→ **WHAT THE EXERCISE ASKS**: Write out the entries below exactly, starting at the first line and stopping after the line that contains "Picture 2: Top"; skip all pictures.

★ ★ ★ ★

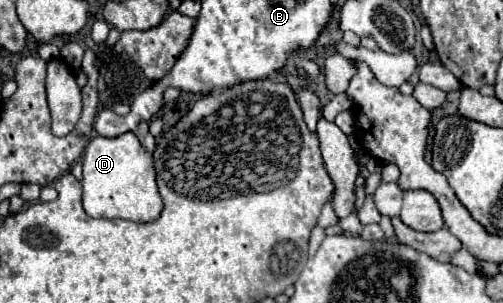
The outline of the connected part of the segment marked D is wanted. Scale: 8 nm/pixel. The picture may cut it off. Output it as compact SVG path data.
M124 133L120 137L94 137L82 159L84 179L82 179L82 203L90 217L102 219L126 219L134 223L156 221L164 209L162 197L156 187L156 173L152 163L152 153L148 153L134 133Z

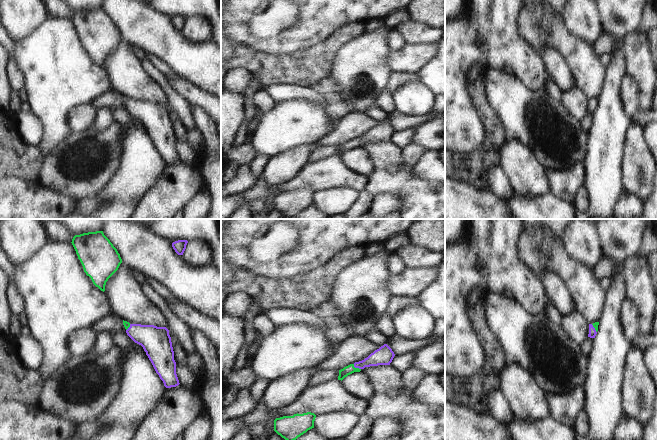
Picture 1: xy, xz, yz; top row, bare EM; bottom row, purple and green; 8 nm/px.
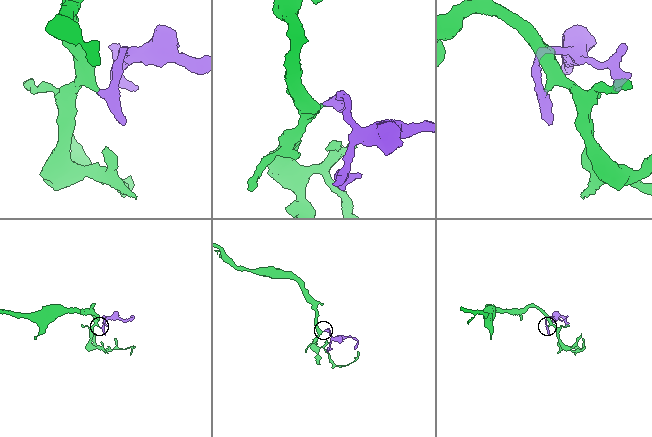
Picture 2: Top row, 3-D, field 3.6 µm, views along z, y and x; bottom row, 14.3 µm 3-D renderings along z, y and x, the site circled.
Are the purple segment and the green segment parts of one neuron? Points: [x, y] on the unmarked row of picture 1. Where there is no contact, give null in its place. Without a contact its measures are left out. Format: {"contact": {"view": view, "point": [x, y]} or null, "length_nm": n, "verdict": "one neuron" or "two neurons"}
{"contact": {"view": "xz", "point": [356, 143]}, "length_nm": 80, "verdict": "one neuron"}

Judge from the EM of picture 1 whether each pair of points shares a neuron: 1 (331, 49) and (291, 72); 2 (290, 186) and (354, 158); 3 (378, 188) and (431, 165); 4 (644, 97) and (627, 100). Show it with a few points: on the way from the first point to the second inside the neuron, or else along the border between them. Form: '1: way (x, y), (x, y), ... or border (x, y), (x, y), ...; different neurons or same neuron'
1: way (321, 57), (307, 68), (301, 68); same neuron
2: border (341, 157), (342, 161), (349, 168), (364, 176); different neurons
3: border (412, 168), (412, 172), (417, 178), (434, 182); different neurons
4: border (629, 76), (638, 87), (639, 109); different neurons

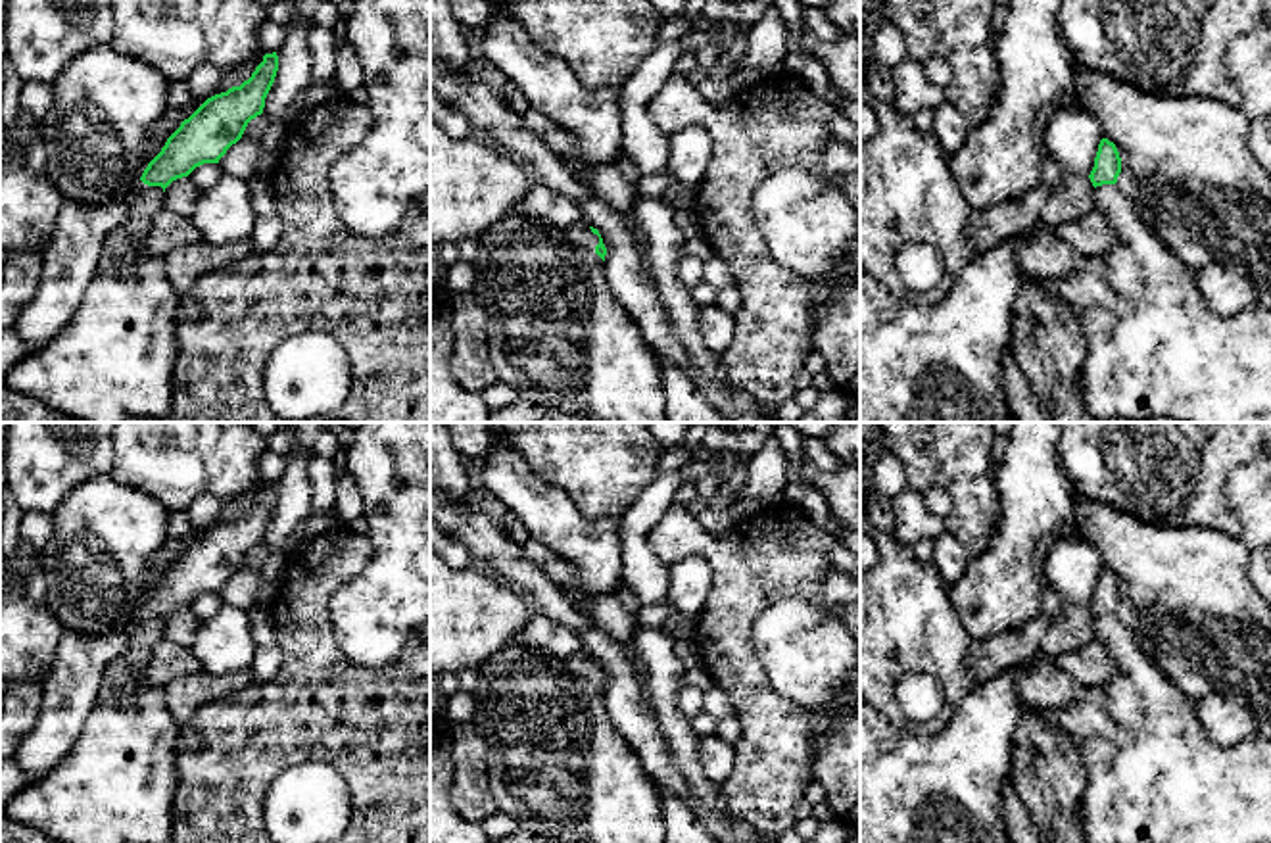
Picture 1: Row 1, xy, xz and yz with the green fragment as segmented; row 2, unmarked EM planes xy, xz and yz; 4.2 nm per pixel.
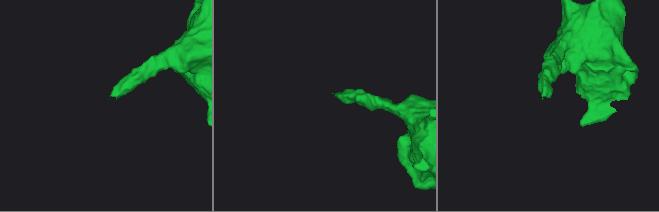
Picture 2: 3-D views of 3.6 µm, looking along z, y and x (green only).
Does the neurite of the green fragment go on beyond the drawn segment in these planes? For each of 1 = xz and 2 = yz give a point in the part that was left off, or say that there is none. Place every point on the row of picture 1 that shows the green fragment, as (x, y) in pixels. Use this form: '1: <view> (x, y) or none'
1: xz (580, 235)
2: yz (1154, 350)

★ ★ ★ ★

→ **RESPONSE TO THE TASK**:
The outline of the connected part of the segment marked D is wanted. Scale: 8 nm/pixel. The picture may cut it off. Output it as compact SVG path data.
M124 133L120 137L94 137L82 159L84 179L82 179L82 203L90 217L102 219L126 219L134 223L156 221L164 209L162 197L156 187L156 173L152 163L152 153L148 153L134 133Z

Picture 1: xy, xz, yz; top row, bare EM; bottom row, purple and green; 8 nm/px.
Picture 2: Top row, 3-D, field 3.6 µm, views along z, y and x; bottom row, 14.3 µm 3-D renderings along z, y and x, the site circled.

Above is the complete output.